Christmas sunset in YumaWe’ve been exploring the area on foot and by car, enjoying the views of the arid mountains to the east and the fascinating mix of “living units” on each street.  Some lots hold appealing, southwestern style, site-built homes with gorgeous, drought tolerant landscaping, selling for well over $200,000.  Next door, four large RV’s have settled into spacious graveled sites for the winter  – just FHU’s and trash provided.   Across the street, a lot owner lives in a park model during the winter while her Class C motorhome awaits her departure when the temperatures hit double digits in April.  So interesting!

We’re off shortly to visit the Post Office – tracking shows that my new-to-me phone should be waiting at General Delivery.  Bright sunshine outside, 60 degrees, slight breeze… if this keeps up, I might end up LIKING Yuma!


  1. I would have to agree with you about Yuma. Not terribly interesting and very sandy. But the weather can be nice, if the wind cooperates. We usually find ourselves passing through there at some point. Last year we were there for a couple days, during Superbowl time. This year, who knows, but I'm sure we'll be going through there sometime in January.

    Good luck with your "new to you" phone.

    Beautiful sunset picture on Christmas.

    Safe Travels!


  2. We love the 'eclectic-ness' of the Foothills. You captured the essence; different styles of dwellings, quiet, friendly, wide paved streets, desert mts. & gorgeous sunsets quite well with your writing! It sure is one of our favorites!

  3. What a great-looking bunch of folks, Laurie! So glad you got in on Christmas dinner with good friends. Thanks for the heads-up about Yuma, as well, I would imagine we will eventually get there when we head south in February.

  4. I agree with your summation of Yuma. That's why we chose a lot in Benson instead. We would love the camaraderie of so many more Boomers who seem to like Yuma a lot more than we do, but I just can't get past the downsides, things you mentioned plus the traffic, LOTS of older (than us) folks who probably should have hung up the keys a long time ago, and there's always wind and dust.

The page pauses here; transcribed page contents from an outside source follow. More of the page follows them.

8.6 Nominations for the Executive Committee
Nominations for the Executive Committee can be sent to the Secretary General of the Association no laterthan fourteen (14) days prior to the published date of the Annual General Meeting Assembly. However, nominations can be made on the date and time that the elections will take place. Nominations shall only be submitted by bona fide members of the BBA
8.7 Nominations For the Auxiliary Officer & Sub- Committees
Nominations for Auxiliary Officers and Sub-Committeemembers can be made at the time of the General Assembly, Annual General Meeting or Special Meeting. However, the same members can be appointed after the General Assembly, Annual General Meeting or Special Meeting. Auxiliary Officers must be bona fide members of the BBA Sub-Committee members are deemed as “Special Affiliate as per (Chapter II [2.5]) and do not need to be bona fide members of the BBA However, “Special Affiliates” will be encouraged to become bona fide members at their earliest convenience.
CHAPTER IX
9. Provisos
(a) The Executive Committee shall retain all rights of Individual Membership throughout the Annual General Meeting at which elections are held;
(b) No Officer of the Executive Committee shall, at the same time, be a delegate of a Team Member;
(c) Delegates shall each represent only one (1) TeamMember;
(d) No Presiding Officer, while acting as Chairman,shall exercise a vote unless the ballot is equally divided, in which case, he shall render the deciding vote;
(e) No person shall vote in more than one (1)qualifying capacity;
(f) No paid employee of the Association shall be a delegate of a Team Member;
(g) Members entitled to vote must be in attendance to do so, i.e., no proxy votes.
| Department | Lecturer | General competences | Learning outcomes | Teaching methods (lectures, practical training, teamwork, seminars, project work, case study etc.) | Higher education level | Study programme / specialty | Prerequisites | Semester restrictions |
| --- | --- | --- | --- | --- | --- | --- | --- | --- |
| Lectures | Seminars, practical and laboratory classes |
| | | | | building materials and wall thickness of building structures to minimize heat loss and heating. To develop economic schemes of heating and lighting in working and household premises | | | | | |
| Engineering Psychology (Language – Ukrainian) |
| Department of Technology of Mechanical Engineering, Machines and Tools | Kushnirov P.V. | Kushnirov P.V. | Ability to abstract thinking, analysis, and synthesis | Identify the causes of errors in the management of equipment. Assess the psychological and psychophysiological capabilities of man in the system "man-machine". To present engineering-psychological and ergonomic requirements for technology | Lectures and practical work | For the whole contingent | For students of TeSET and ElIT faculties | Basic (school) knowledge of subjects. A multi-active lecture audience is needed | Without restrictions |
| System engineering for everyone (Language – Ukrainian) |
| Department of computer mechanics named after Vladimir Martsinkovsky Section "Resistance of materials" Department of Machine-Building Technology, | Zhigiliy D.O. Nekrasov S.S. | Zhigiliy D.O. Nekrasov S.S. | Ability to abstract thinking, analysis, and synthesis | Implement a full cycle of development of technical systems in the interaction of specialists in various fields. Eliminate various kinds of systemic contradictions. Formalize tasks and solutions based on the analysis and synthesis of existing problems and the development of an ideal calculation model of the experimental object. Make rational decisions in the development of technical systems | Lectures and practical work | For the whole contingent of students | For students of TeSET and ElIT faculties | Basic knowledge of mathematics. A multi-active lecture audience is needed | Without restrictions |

    Still, I hope you enjoy your stay. And please give Jan and Chuck a hug from us.

  5. Since we've started RVing I've been curious about Yuma. I'm a bit less curious now, as it seems as though I'd prefer some good government land to Yuma.

  6. Sounds great to me... GREAT post! I have been gone from the blogging world for a while & I am trying very hard to get back on the bloggin track... I have missed my blogland friends! Have a Very Happy New Year!!!

  7. We've grown quite fond of Yuma for the winter -- joined a 4x4 club for Jeeping in the desert, plenty of room on our half of a lot in the Foothills. For the last 4 years, it's been consistently warmer than other "winter locations" such as Florida or Texas.

    It also allows us the downtime and ability to do any "projects" we want -- installing solar panels, building cabinets -- which we wouldn't be able to do if we stayed in an RV park.

    You definitely have to like the desert, though! It's even more desert-y than when we lived in New Mexico!